# Tuned Up



## Howard Gaines III (Dec 26, 2007)

Taking a spin from a few other posts...

When working your dog on the OUT command, how many folks have been "tuned up" by your own dog, current ot past owned? 

What lead to the dog thinking it was ok to vent out against you? 

Were there any signs you could see that would change any future bitings?

What corrections, if any, were given for something like this?


----------



## Gillian Schuler (Apr 12, 2008)

I wish I could understand what you are saying Howard, but I don't.

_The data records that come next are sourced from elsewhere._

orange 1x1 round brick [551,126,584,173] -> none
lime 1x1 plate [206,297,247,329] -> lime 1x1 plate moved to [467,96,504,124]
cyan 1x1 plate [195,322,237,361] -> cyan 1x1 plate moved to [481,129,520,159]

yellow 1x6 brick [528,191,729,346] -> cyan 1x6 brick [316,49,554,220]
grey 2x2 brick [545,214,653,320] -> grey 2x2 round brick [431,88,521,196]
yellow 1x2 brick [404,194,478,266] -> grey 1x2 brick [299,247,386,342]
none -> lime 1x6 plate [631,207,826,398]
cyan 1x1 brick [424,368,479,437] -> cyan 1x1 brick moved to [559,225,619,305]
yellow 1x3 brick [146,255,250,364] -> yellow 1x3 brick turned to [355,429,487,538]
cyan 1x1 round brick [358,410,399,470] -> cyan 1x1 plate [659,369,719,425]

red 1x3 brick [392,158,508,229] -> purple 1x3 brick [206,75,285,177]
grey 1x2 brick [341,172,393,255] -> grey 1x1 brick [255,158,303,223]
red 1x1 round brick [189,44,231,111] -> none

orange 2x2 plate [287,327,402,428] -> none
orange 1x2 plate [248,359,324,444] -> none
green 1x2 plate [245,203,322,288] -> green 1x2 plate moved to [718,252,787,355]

We "tune up" cars so they run faster. Are you thinking maybe of some "canine drug"?


----------



## Jay Quinn (Apr 1, 2012)

he means who got bit...


----------



## Bob Scott (Mar 30, 2006)

Don't pick a fight with a dog that loves to fight. Out think it!


----------



## Peter Cho (Apr 21, 2010)

If the OUT command creates conflict between dog and handler, you get what you taught the dog.... Power against handler....or redirected to prey object.
If the out command is classically connected with conflict towards the helper, then dog will ALWAYS spit it out. Then the challenge will be YOU MUST Hold THE SLLEVE UNTIL I TELL YOU. 
Conflict or drive must diminish when dog has a bite. Does not mean he is passive in the bite. 
And be highest when dog faces a NON moving helper.


----------